The premise features Candy Smalls (voiced by Sarah Silverman) as an elf at the North Pole who is suddenly bumped up to Santa Claus’ right-hand person after her predecessor leaves to take a job at Amazon. It also turns out that Claus (voiced by Seth Rogen, who else?!) is an opportunist who sees himself as progressive and since Candy is a Jewish woman, well elf woman, it’ll help his image. But Santa is a crude, vulgar person because the writers couldn’t think of anything else to make him.
Santa in the Rankin/Bass Rudolph the Red-Nosed Reindeer was also a dick, but they toned it down. Almost every word out of Santa’s mouth is vulgar or narcissistic. I was only able to see the first two episodes so far, because I couldn’t sit through the rest. But this is a horrible show. Rogen who produced the show with his partner/friend Evan Goldberg, has went public over the past weekend talking about how white supremacists are review-bombing it.
I’m not a white supremacist even though I grew up in a community surrounded by them. I’m all for fairness and inclusion, but even the most kindest people would find this show hard to watch. By trying to be too topical, it’s coming off as an Aaron Seltzer/Jason Friedberg movie with all the nauseating topical humor of South Park since about 2015-2016.
It seems that in the era of Trumpism and “being woke,” there’s a presumption nothing is funny anymore and it might be offensive. I see a lot of people criticizing that movies by Mel Brooks of the Zucker-Abrahams-Zucker parody movies wouldn’t work today. No, they’d work, because they used another four-letter word – plot.

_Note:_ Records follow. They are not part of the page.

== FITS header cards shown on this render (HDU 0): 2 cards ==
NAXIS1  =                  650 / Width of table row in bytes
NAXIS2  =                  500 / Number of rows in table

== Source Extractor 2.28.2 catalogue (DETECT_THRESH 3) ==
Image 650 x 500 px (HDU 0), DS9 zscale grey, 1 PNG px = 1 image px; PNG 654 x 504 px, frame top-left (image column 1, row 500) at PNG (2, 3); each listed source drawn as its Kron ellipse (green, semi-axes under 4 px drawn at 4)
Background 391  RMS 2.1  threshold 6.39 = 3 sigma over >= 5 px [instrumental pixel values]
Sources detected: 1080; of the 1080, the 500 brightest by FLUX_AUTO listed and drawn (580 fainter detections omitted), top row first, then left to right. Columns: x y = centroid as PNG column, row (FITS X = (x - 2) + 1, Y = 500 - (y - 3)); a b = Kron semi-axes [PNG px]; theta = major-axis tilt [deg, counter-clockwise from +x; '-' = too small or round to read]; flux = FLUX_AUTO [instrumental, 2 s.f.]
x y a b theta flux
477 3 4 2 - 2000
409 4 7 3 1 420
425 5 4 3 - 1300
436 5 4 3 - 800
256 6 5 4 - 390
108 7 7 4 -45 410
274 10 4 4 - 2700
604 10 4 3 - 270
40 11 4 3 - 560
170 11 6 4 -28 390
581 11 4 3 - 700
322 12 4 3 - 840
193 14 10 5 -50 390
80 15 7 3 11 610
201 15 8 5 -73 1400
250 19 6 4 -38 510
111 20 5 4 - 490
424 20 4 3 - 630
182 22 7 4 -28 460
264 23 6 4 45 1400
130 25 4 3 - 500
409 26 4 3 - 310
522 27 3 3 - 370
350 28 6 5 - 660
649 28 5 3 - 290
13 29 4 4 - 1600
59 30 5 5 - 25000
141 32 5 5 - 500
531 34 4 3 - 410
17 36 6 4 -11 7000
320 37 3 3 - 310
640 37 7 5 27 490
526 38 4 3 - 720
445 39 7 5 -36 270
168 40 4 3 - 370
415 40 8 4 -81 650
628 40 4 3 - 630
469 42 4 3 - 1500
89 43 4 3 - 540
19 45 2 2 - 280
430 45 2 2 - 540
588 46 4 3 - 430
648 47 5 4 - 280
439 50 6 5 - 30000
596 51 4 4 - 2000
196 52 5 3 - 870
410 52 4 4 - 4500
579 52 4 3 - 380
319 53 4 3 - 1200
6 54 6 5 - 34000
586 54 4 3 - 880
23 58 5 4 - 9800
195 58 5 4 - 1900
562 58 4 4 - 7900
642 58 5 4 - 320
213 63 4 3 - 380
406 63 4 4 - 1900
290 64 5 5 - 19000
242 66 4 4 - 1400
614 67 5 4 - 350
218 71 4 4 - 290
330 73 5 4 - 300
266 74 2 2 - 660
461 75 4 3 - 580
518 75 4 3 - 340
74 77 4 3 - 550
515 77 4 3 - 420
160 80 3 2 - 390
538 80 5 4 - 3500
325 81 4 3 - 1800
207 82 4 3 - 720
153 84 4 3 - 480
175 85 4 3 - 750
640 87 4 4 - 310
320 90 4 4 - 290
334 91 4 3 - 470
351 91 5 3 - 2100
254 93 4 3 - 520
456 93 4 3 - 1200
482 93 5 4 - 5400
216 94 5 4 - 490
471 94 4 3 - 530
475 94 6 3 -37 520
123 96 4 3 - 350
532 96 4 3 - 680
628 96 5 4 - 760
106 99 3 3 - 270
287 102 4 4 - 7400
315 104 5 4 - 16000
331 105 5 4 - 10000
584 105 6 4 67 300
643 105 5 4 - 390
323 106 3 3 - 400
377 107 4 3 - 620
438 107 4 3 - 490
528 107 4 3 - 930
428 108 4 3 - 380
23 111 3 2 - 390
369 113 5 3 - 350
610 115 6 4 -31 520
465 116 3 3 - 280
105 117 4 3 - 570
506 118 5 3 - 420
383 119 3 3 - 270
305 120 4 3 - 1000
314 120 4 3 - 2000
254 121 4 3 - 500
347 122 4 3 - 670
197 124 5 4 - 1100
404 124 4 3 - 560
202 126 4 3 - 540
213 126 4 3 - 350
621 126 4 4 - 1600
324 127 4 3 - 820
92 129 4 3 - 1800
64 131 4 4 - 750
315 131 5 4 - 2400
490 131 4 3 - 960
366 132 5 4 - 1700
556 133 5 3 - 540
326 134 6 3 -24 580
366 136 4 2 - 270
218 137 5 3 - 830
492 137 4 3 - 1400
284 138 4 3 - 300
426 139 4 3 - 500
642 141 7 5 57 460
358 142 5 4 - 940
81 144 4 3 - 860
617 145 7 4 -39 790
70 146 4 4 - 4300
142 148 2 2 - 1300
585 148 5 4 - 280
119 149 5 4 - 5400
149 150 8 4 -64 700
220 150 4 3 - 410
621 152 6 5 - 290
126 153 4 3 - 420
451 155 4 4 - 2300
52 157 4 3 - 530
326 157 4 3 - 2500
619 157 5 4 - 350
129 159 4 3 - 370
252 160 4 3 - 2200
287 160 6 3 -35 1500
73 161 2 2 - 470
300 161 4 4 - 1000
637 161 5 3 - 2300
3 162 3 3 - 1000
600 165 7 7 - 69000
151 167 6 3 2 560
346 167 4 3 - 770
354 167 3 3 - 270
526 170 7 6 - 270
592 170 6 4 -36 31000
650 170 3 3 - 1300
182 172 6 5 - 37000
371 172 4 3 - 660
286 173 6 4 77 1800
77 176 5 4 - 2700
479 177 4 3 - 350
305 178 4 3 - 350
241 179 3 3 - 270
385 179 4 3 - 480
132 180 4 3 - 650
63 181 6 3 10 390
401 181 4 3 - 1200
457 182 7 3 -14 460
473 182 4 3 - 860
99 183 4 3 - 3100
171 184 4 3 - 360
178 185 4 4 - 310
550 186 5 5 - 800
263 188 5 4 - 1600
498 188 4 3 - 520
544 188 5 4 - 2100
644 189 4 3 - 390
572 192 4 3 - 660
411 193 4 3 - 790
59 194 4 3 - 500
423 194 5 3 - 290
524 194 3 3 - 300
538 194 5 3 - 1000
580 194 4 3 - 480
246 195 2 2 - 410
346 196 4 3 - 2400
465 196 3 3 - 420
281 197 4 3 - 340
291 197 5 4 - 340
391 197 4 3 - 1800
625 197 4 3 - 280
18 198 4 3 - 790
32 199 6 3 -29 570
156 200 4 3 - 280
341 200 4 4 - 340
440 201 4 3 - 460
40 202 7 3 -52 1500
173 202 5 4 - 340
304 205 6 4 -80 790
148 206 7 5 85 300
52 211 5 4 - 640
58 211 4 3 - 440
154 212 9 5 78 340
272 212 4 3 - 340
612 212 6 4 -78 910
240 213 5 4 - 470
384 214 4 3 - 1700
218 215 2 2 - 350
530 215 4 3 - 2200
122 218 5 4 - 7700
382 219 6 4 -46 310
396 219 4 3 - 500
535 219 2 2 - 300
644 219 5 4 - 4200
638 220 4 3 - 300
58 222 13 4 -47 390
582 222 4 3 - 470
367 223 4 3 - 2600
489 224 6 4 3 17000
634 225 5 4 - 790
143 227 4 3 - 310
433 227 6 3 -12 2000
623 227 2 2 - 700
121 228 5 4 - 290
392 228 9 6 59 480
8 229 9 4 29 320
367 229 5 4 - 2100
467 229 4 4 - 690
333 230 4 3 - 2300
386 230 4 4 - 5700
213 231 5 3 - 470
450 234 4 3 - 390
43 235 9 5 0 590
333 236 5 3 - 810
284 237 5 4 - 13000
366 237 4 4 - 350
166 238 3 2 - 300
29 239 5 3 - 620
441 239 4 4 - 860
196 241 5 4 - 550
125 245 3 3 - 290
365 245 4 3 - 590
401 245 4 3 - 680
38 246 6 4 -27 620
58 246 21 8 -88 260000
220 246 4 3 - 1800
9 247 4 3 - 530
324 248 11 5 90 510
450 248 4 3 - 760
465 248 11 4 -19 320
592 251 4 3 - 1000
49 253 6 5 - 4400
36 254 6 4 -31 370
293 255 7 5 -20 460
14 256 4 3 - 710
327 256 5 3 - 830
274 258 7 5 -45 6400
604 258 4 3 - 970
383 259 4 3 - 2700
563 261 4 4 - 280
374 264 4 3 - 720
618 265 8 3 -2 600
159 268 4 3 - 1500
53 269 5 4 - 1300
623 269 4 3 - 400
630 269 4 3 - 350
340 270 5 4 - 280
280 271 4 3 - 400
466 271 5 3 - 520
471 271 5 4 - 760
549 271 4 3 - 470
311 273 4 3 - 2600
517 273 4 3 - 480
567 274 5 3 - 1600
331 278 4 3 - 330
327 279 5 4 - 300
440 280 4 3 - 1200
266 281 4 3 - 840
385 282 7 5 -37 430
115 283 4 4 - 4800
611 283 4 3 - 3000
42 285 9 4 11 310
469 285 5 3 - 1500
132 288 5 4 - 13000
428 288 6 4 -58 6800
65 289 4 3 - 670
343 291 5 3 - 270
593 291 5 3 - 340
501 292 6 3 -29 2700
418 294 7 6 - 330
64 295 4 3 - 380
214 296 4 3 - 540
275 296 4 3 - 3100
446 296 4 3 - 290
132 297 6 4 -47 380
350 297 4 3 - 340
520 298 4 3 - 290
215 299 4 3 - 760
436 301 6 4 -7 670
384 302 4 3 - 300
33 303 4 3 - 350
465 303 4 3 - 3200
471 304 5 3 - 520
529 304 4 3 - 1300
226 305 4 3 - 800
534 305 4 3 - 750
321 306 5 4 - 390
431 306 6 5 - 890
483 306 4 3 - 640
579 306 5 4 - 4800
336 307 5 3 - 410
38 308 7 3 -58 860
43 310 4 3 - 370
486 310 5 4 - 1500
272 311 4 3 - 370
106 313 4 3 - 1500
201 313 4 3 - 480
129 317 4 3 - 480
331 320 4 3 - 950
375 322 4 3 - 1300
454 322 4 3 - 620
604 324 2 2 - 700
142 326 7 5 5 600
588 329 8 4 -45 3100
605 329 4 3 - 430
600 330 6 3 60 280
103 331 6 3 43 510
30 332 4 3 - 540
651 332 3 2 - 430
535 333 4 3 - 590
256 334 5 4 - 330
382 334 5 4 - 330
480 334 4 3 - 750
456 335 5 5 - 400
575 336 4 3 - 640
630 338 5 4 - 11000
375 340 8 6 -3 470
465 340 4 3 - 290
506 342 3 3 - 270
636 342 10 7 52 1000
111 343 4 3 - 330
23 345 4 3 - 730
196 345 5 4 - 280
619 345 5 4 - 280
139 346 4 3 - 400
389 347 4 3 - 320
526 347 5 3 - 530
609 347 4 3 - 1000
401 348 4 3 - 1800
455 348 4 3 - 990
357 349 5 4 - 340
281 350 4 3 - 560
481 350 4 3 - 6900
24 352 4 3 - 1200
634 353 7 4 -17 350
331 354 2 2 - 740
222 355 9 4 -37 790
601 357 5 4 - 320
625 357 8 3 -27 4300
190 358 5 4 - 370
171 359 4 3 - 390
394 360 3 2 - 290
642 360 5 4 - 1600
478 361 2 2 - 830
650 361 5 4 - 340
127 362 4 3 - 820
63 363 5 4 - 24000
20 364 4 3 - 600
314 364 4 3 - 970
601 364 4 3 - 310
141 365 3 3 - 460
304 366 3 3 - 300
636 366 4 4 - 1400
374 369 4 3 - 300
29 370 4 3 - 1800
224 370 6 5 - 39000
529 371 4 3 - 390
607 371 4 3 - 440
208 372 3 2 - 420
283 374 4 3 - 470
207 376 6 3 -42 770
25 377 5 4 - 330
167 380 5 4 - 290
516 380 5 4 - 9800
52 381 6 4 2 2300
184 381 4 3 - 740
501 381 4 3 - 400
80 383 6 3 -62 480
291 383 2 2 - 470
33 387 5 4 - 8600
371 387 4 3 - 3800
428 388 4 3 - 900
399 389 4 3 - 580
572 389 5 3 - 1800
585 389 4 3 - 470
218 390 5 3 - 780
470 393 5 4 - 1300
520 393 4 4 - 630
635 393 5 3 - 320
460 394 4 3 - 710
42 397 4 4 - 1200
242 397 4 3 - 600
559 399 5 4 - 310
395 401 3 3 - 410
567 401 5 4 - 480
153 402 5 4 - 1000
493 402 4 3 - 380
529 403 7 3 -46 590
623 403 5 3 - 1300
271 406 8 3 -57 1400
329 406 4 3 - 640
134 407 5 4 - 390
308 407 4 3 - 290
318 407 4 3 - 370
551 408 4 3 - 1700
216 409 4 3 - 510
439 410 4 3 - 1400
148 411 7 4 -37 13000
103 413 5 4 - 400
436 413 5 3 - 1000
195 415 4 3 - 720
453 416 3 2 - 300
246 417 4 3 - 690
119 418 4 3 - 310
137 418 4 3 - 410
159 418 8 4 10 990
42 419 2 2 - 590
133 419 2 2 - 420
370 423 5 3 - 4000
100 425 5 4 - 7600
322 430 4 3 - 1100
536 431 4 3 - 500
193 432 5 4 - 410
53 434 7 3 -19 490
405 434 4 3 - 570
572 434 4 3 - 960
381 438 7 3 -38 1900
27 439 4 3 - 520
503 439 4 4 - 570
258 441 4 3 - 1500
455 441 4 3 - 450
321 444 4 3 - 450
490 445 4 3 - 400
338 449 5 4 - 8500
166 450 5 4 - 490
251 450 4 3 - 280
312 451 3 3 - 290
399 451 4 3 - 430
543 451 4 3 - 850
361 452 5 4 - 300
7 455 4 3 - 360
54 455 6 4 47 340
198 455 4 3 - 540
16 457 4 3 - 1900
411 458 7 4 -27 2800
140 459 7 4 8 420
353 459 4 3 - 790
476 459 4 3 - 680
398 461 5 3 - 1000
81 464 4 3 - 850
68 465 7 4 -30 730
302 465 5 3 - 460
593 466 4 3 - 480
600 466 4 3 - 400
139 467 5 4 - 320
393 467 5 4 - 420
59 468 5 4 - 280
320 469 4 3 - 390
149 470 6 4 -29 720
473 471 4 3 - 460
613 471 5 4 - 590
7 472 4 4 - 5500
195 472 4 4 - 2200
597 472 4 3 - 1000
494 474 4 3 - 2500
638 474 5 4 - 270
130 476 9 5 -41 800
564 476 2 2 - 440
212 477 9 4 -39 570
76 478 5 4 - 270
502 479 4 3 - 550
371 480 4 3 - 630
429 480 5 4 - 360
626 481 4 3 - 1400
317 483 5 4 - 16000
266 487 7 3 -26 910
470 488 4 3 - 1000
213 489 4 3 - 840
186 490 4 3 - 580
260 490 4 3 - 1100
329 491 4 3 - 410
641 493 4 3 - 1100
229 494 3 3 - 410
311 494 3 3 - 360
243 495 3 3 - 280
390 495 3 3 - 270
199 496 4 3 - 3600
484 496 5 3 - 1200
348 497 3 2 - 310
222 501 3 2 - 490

There’s no plots anymore in comedy movies or shows. It’s just a bunch of comics quipping trying to have the last laugh. And it’s spread throughout other genres, most notably the Marvel Cinematic Universe post-Guardians of the Galaxy. Brooks knew how to tell a plot. You look at Blazing Saddles or Young Frankenstein and he has a story to tell with jokes. Airplane! had a plot to it. More importantly, Brooks and ZAZ used traditionally serious actors to propel their jokes. Take John Hillerman who appeared in Saddles as well as the mystery drama Chinatown. He was effective in both roles.
And while the supporting cast of Gabourey Sadibe, Leslie Grossman and Nicholas Braun have appeared in more serious roles on TV and movies, they seem to go overboard in their roles here. Silverman, who also produces, has been in search of her leading role for 25 years. She did some good work in Wreck-It-Ralph and its sequel Ralph Breaks the Internet but I think her controversial comedy has come in the way. Some comics just don’t transition well into TV or film roles. Look at Richard Pryor of all people.
I don’t really see this series coming back for the Christmas 2022 season. It’s probably going to be a one-and-done series. There’s no telling if HBO Max will purge it from it’s streaming services come Jan. 1. There’s a lot better things to watch.